Mau pergi bersama kami kan?”
Kalimat
Kak Doni seakan membuat dada ku semakin sesak. Suara tangisku sudah tak bisa
aku sembunyikam lagi. Kak Doni memelukku. Membiarkan bajunya basah karena air
mataku.
“Melody..
Kita gak mungkin pergi tanpa kamu” Kak Doni menenangkanku. Suara Napas Kak Doni
yang tak beraturan, bisa aku rasakan. Suara
detak Jantung Kak Doni dengan jelas, bisa aku dengar. Sepertinya, Kak Doni
tidak bohong. Dia terlihat tulus mengatakan ingin pergi bersamaku juga. Aku
mulai menenangkan diriku. Meredakan Tangisku. Mengatur Napasku. Menghapus Air
mataku. Dan melepas pelukan Kak Doni.
“Melody
udah gedhe kak.. Melody udah bisa ngerti.. Kak Doni dan Dovi harus pergi..
Melody disini akan menjaga Bunda..” Suaraku sedikit gemeteran.
“Tapi..
Aku ingin kita pergi bersama..”
“Enggak
Kak.. Melody ingin disini.. lagian kalau kakak pindah, Melody masih bisa ketemu
kakak kan? Kakak akan sering main kesini kan?”
“Tentu..
Setiap hari, aku dan Divo akan kesini. Melihat mu, melihat bunda, dan melihat
keluarga yang lain” Senyuman Kak doni seakan membuat ku lega.
Itulah.
Awal kami menempuh hidup sesungguhnya. Aku yang masih tinggal di Panti, menjalani
hidup seperti anak lainnya. Namun Divo dan Kak Doni, entahlah. Aku tidak tau.
Mungkin mereka tinggal dirumah yang mewah, mendapat fasilitas yang cukup, dan pindah
di sekolah yang lebih mahal.
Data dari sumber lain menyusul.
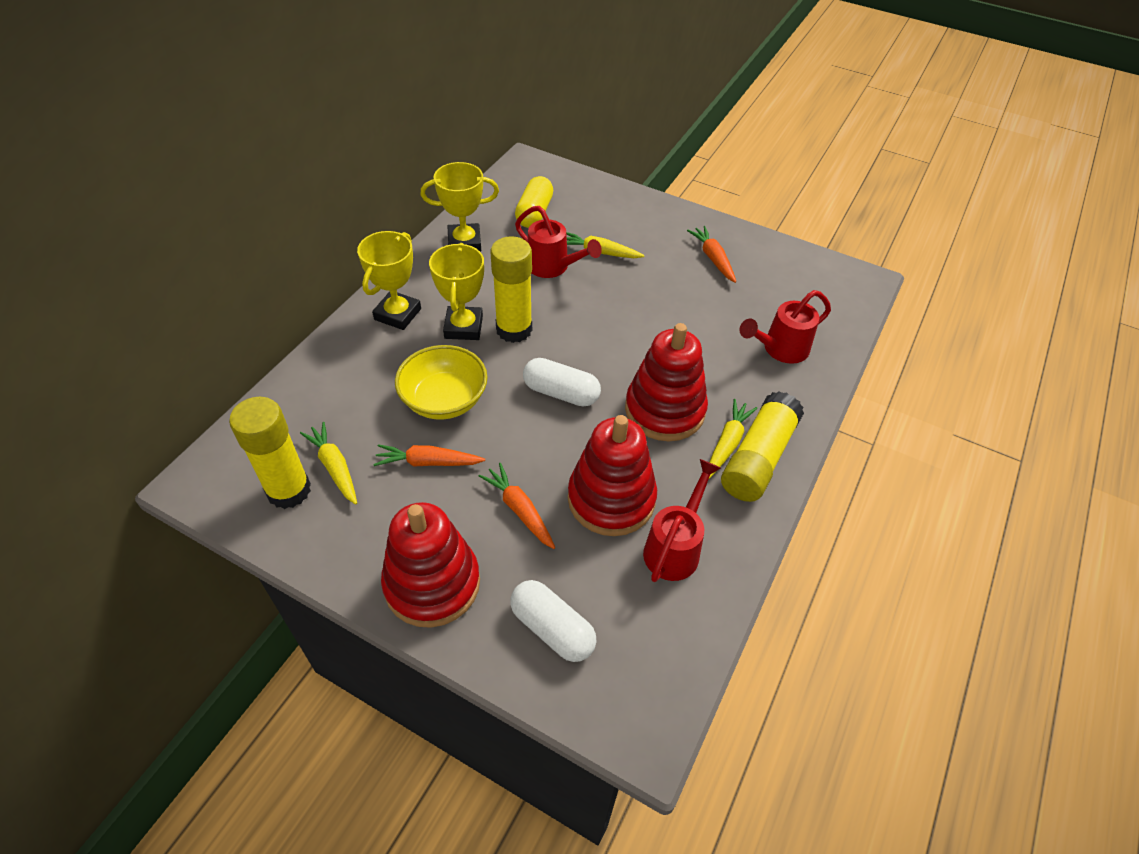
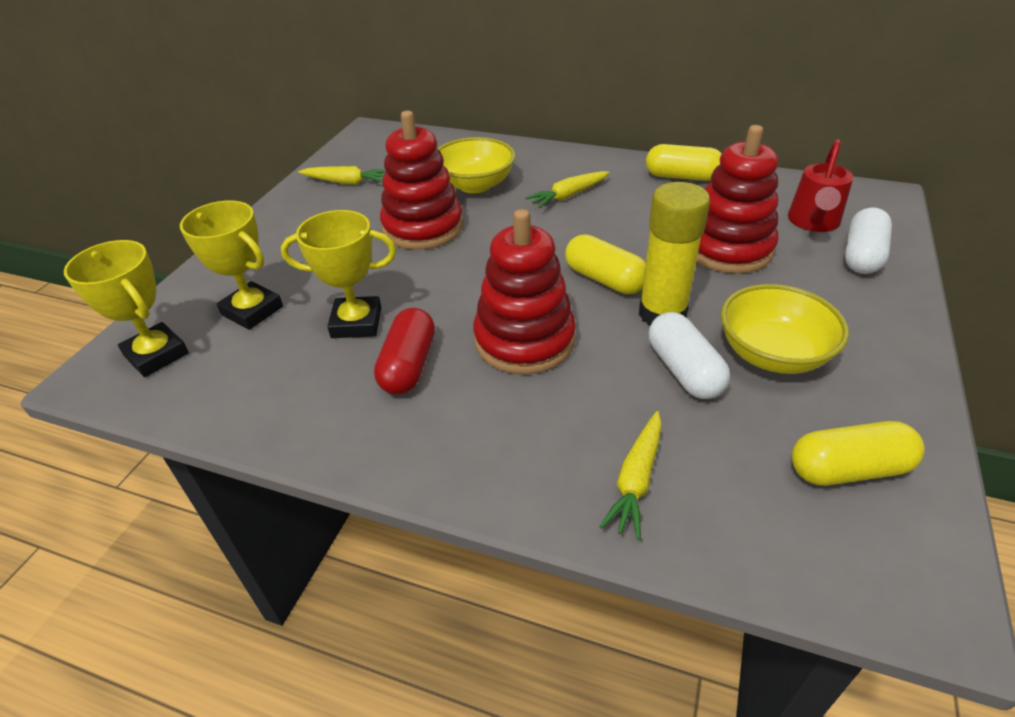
orange carrot: [373,444,485,467] [479,463,555,549] [687,226,736,283] = 3 -> none = 0
red capsule: none = 0 -> [374,308,435,395] = 1
red watering can: [515,206,602,278] [643,459,721,582] [740,290,831,364] = 3 -> [788,139,853,232] = 1
yellow bowl: [395,345,488,420] = 1 -> [437,137,515,193] [721,284,849,374] = 2
yellow capsule: [515,176,553,228] = 1 -> [565,234,646,294] [646,144,721,181] [792,421,925,486] = 3
yellow glue stick: [229,397,311,509] [490,236,532,343] [721,391,804,502] = 3 -> [639,182,710,326] = 1

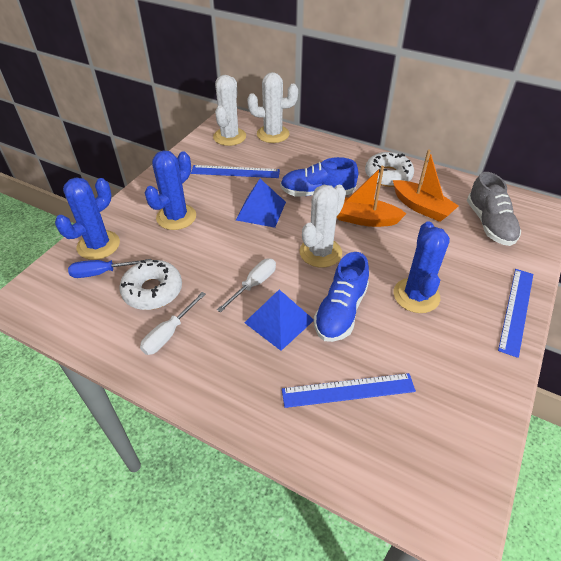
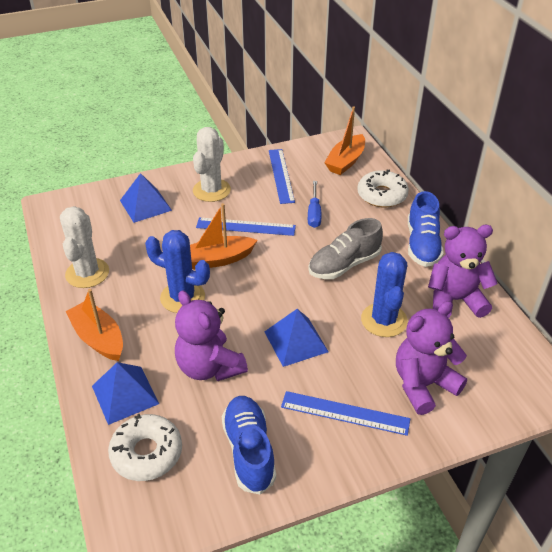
blue cactus: [55,177,120,260] [145,150,196,230] [393,221,450,313] = 3 -> [145,230,210,313] [361,252,408,337] = 2
blue pyramid: [236,179,286,228] [244,290,314,351] = 2 -> [92,362,159,425] [120,173,172,223] [264,309,329,367] = 3
orange boat: [337,166,406,227] [393,150,459,222] = 2 -> [66,289,123,361] [190,203,257,270] [324,106,365,175] = 3
purple teddy bear: none = 0 -> [175,290,248,381] [396,301,467,415] [428,225,498,318] = 3
white cactus: [213,75,246,146] [247,72,298,143] [300,185,346,268] = 3 -> [60,206,109,288] [193,127,231,202] = 2
white screwdriver: [140,292,206,355] [217,259,276,313] = 2 -> none = 0

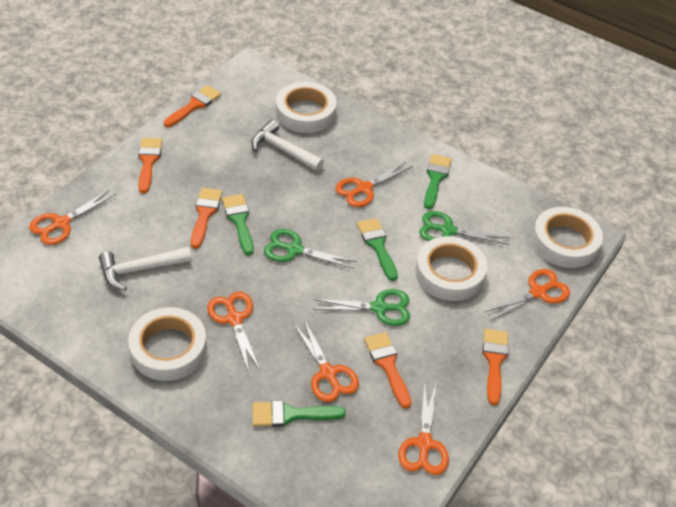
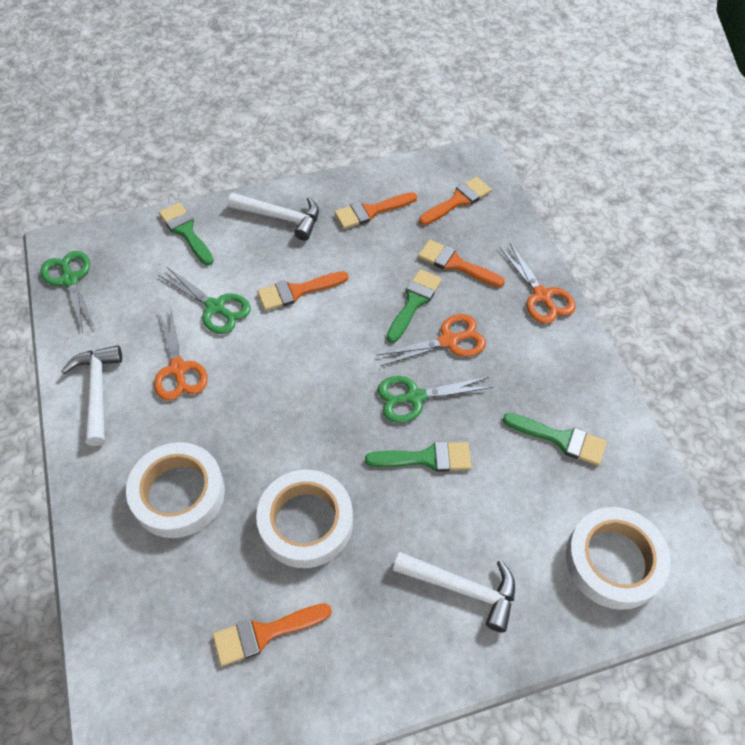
orange scissors: [29,189,116,245] [207,292,260,373] [293,318,359,402] [336,161,413,207] [398,381,449,475] [485,269,570,321] = 6 -> [154,307,208,401] [376,314,486,367] [500,243,576,324] = 3
white hammer: [99,247,192,291] [251,119,324,171] = 2 -> [61,345,122,446] [228,193,319,241] [393,552,515,633] = 3
white tape: [128,307,207,381] [276,82,337,133] [415,236,487,301] [532,207,603,268] = 4 -> [126,442,225,538] [256,469,353,568] [566,507,671,610] = 3

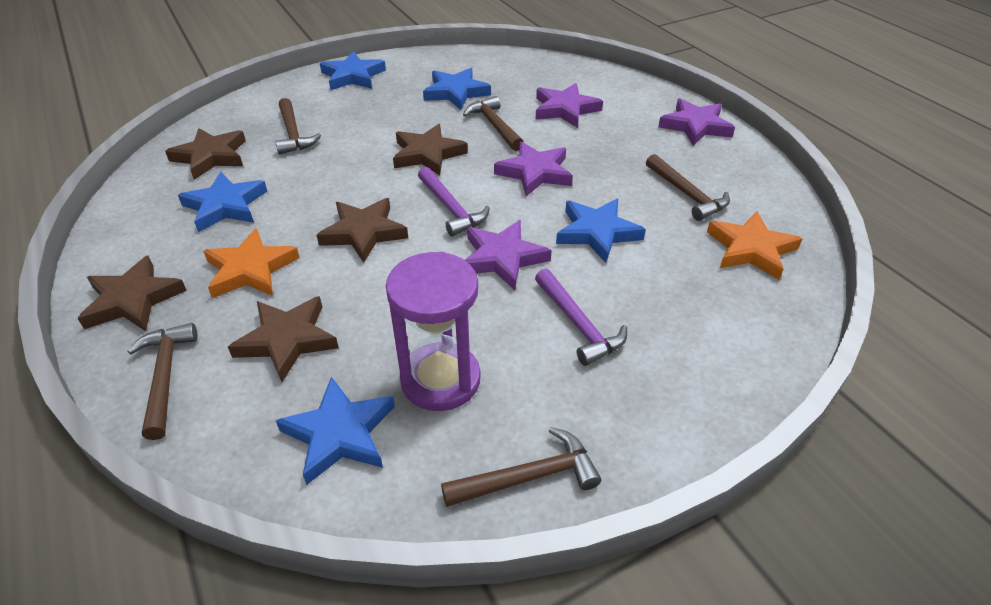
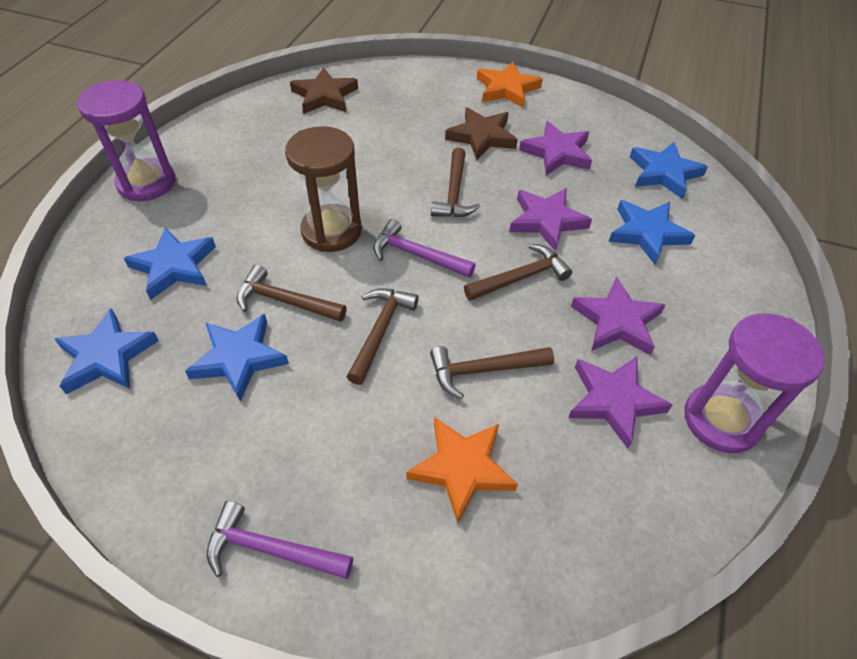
brown hourglass: none = 0 -> [285,126,362,252] = 1
brown star: [77,256,187,331] [165,128,246,180] [228,296,339,382] [317,198,408,263] [393,124,468,175] = 5 -> [290,67,358,114] [445,107,518,160] = 2
purple hourglass: [386,251,481,411] = 1 -> [77,80,176,201] [684,313,825,453] = 2

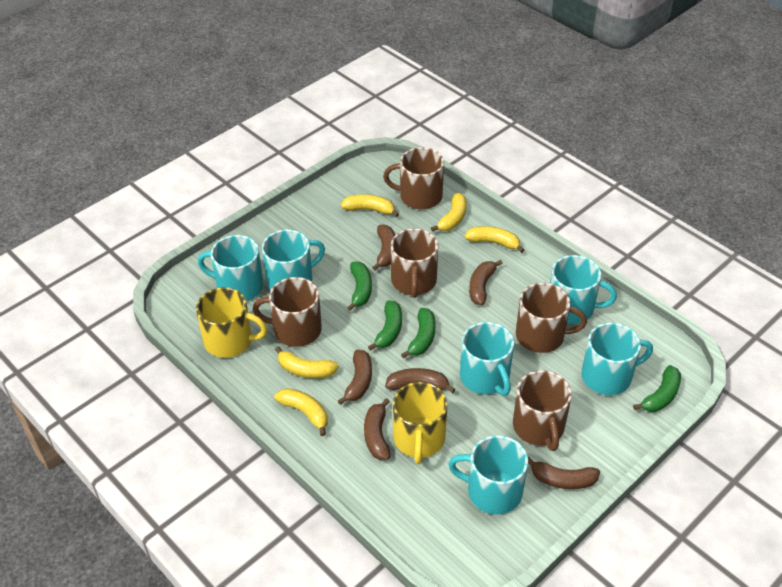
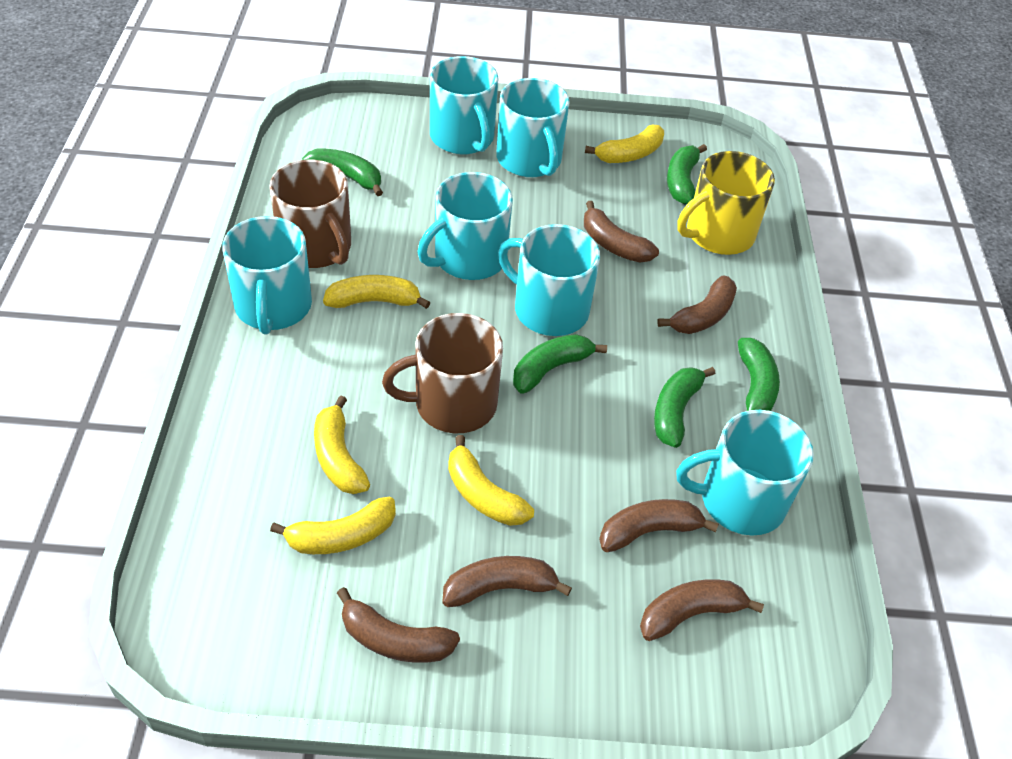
brown mug: [253,277,322,347] [383,147,444,209] [391,228,438,298] [513,370,572,451] [516,283,587,353] = 5 -> [269,160,351,268] [382,313,503,433] = 2
green banana: [347,261,372,311] [368,300,402,351] [401,308,435,358] [633,365,681,412] = 4 -> [302,148,383,196] [513,334,607,394] [654,367,715,448] [667,144,707,205] [738,338,780,411] = 5
yellow mug: [196,287,267,358] [393,382,448,464] = 2 -> [677,151,775,255] = 1

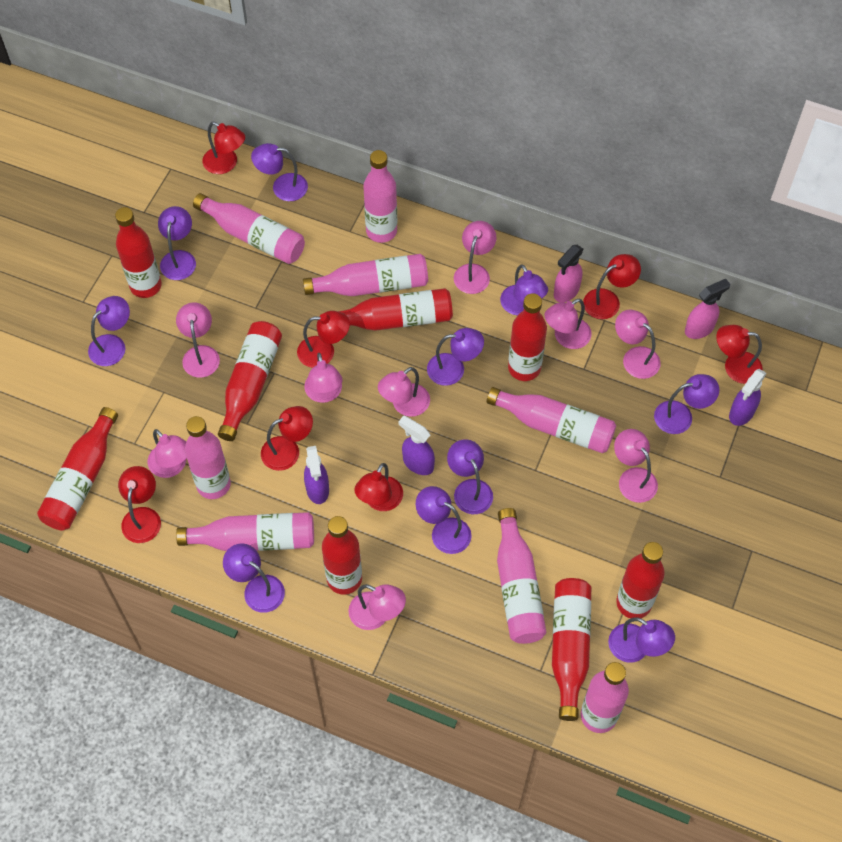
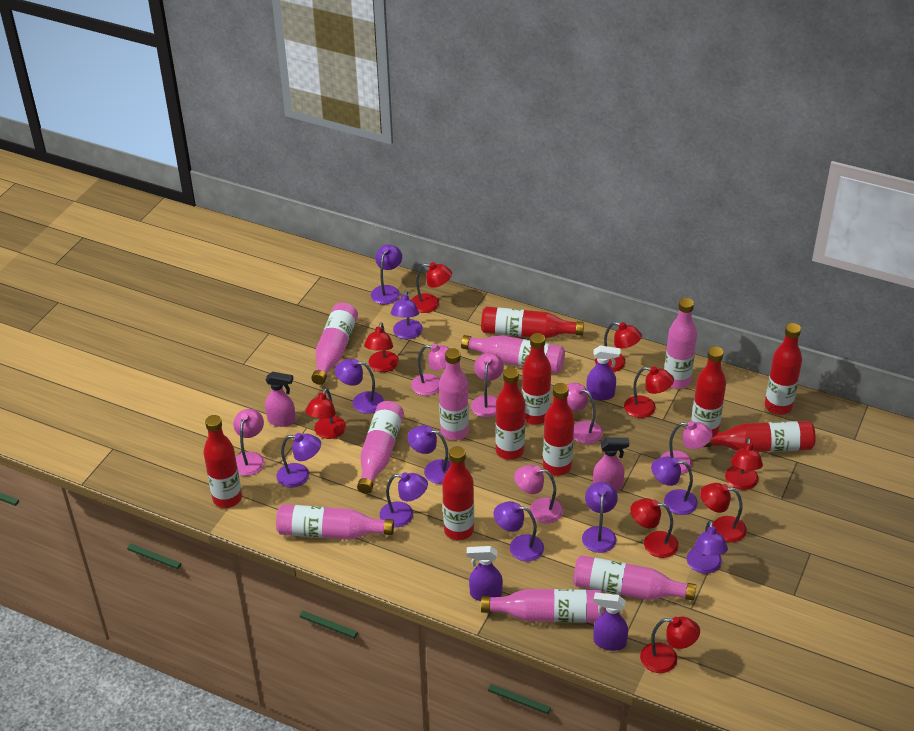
pink lamp: [148,429,187,478] [176,302,220,378] [304,353,343,403] [348,584,406,630] [378,367,430,417] [454,221,496,294] [545,299,592,349] [614,429,658,503] [615,309,660,379] = 9 -> [233,409,264,476] [411,344,450,396] [471,353,504,418] [514,465,563,523] [566,383,603,444] [660,421,713,474] = 6
red bottle: [37,407,118,530] [115,207,162,298] [218,321,282,441] [322,516,362,595] [338,288,453,331] [508,293,547,381] [552,578,591,721] [616,542,665,618] = 8 -> [204,415,242,508] [442,446,474,540] [481,307,584,338] [495,367,525,460] [522,333,551,425] [543,383,574,476] [691,346,726,433] [704,421,816,452] [765,323,802,415] = 9
red lamp: [118,466,161,543] [203,122,245,174] [261,406,313,471] [297,311,350,368] [354,463,403,511] [583,254,641,319] [716,325,763,384] = 7 -> [305,388,346,439] [364,322,399,372] [411,262,452,313] [595,322,642,372] [624,366,674,418] [631,498,679,558] [640,617,700,673] [700,483,747,542] [725,438,763,490] = 9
Awal mereka pergi, setiap dua hari sekali mereka
datang ke panti, lambat laun menjadi seminggu sekali, dan sebulan sekali. Dan
akhirnya beberapa bulan sekali. Hingga, entah beberapa bulan sudah
mereka tak pernah berkunjung lagi. Namun hari-hari ku tetap berlanjut seperti biasa.